Reproduce the records below word for word, from their first line through the line that contains "text_box 不能做的事 [570, 255, 919, 606]", inclusive.
____________
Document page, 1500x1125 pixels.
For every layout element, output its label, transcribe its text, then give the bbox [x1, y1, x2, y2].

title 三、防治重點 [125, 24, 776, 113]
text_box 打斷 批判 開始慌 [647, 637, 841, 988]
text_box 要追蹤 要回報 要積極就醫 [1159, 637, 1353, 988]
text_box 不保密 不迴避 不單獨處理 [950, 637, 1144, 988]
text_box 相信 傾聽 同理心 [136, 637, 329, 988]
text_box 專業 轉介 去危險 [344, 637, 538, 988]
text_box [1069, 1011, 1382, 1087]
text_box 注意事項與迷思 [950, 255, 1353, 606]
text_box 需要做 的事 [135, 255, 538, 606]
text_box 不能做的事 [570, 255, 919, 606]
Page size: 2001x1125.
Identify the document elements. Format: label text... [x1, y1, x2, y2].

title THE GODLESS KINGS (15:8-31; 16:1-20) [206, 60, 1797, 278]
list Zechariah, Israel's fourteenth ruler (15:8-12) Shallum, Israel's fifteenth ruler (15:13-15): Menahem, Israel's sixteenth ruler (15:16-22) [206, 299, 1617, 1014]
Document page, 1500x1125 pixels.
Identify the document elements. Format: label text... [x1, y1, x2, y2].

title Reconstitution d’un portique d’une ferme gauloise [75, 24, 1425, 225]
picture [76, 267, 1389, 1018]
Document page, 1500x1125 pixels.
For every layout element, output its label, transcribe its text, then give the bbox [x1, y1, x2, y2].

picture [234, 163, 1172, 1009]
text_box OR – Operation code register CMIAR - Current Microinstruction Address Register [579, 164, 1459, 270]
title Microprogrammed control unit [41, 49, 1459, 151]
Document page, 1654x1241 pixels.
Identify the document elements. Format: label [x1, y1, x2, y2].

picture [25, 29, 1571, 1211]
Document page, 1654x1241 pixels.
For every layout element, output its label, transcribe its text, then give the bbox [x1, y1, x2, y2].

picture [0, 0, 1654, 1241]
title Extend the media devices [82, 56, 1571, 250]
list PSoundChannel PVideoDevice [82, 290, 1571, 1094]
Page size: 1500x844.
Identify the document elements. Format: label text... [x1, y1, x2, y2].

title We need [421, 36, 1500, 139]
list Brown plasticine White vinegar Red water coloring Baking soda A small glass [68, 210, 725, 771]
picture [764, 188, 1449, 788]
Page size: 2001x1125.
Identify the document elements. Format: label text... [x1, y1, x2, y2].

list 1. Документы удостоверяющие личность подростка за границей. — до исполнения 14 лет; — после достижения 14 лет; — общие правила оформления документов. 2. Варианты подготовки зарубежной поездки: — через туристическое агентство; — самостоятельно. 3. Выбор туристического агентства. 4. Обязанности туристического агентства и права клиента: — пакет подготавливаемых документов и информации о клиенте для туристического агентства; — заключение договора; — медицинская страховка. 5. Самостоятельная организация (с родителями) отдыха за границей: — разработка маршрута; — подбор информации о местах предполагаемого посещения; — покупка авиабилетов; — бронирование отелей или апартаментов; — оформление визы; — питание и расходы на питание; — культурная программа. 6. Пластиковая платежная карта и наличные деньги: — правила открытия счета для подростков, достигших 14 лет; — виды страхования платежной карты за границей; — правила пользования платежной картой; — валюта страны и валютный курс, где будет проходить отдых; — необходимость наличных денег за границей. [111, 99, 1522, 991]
____________
--- Task output ---
Document page, 1500x1125 pixels.
For every layout element, output its label, transcribe its text, then give the bbox [x1, y1, x2, y2].

title 三、防治重點 [125, 24, 776, 113]
text_box 打斷 批判 開始慌 [647, 637, 841, 988]
text_box 要追蹤 要回報 要積極就醫 [1159, 637, 1353, 988]
text_box 不保密 不迴避 不單獨處理 [950, 637, 1144, 988]
text_box 相信 傾聽 同理心 [136, 637, 329, 988]
text_box 專業 轉介 去危險 [344, 637, 538, 988]
text_box [1069, 1011, 1382, 1087]
text_box 注意事項與迷思 [950, 255, 1353, 606]
text_box 需要做 的事 [135, 255, 538, 606]
text_box 不能做的事 [570, 255, 919, 606]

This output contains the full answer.